The segment of Hwy. 252 that runs through Brooklyn Center is rife with problems. The road is congestion-choked during rush hours and prone to crashes at all hours.
City leaders say they have a plan to mitigate those problems.
“The future and ultimate vision of this corridor, at least on the Brooklyn Center end, is to convert it to a freeway.” said Steve Lillehaug, project manager and Brooklyn Center’s public works director. “Based off traffic [volumes], congestion, accidents and safety, it needs to be a freeway.”
This is not a new idea. Taking out traffic lights and putting in interchanges to help traffic flow first popped up a couple of years ago. But a lack of funding and the fact that the Metropolitan Council dropped it from its comprehensive improvement plan, as did the Minnesota Department of Transportation, left Brooklyn Center’s dream in neutral.
Talks are heating up again with the release of six design plans, of which four emerged as leading possibilities. The city even held three open houses last week to show them off and is collecting input through a questionnaire residents can fill out and return by Monday.
The north-south Hwy. 252 runs from Interstate 694 up to Hwy. 610 in neighboring Brooklyn Park. It has six lanes in places and drops to four in others, along with a number of intersections controlled by traffic lights. That creates bottlenecks and three at-grade signalized crossings that show up on the list of the state’s top 20 intersections with the highest cost-related crashes.
Costs, as MnDOT’s West Metro Engineer John Griffith explained, take into account property damage, injuries and even deaths, of which there have been a few.
‘Too many fatalities’
Among them is 66th Avenue, a scant three-tenths of a mile north of I-694. The intersection that sees upward of 70,000 vehicles a day has 1.63 crashes per 1 million vehicles that pass through. That’s three times the state average. Two-thirds of crashes there are rear-enders, likely caused by motorists coming off I-94 or I-694 at high speeds and weaving across lanes to make turns before having to jump on the brakes for red lights.
“Tragically we’ve had too many fatalities out here,” Lillihaug said. “That is the reason we are talking about this.”
Griffith said MnDOT is keen to the cause, but the agency does not have the money to address the needs that it recognizes are there, Griffith said.

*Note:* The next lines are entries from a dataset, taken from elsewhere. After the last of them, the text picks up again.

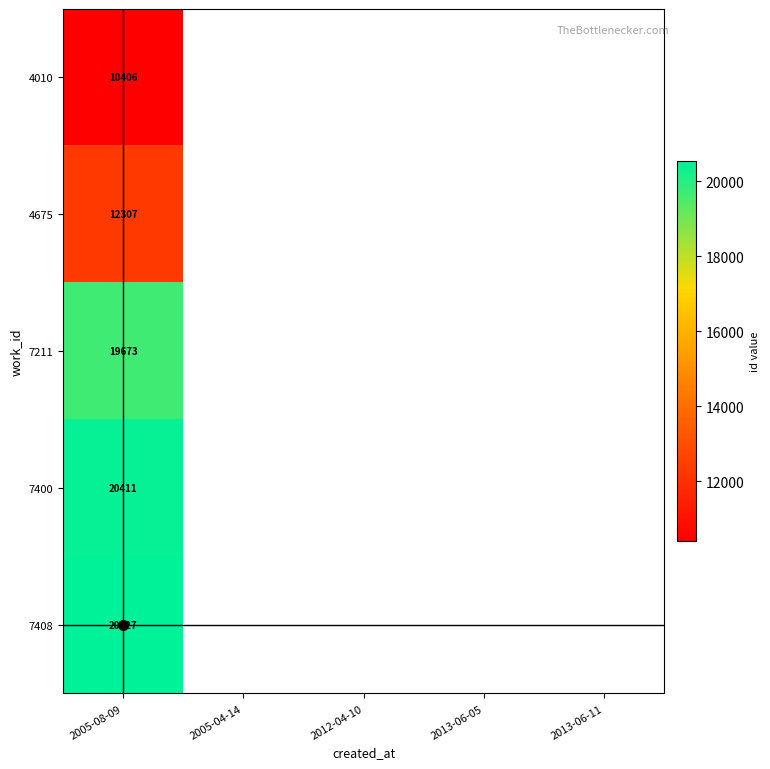

Rank the series at 2005-08-09 from lowest to highest value.

4010, 4675, 7211, 7400, 7408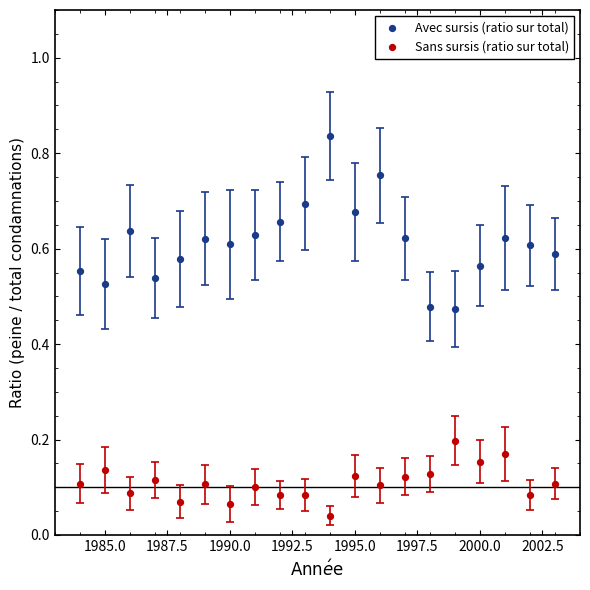

What is the X range (max minus min) for the scatter plot?

19.0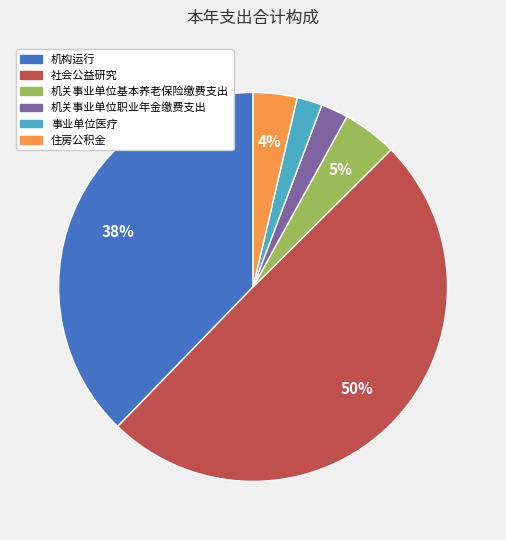

To the nearest percent, what portion does 机构运行 represent?

38%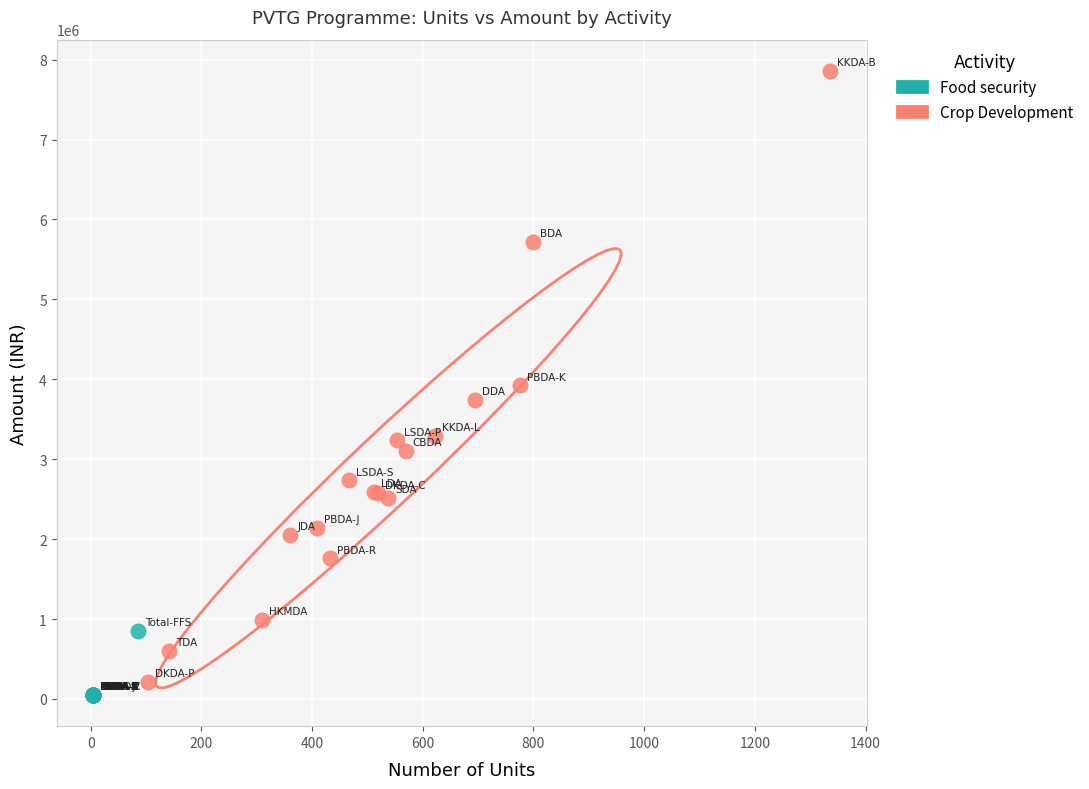

Which series has the largest Y range (max minus min)?

Crop Development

So it’s up to Brooklyn Center, Brooklyn Park and Hennepin County to drive any improvement plan forward, he said.
As Brooklyn Center moves ahead, following a model that St. Louis Park used to get Wooddale Avenue at Hwy. 7 remade, residents in the quiet neighborhoods that abut the Mississippi River east of Hwy. 252 have ideas of their own. Just put big flashers that warn motorists when the traffic light is about to change and add pedestrian overpasses, says opponent Steve Cooper. He said none of the plans remove the weaving factor, and all of them will bring more traffic and noise to the neighborhood, and would result in the loss of bus service.
“We are concerned that we already have one of the most dangerous roads in the state being made more dangerous at a cost of $25 to $100 million,” he said. “I don’t see any good reason for these plans.”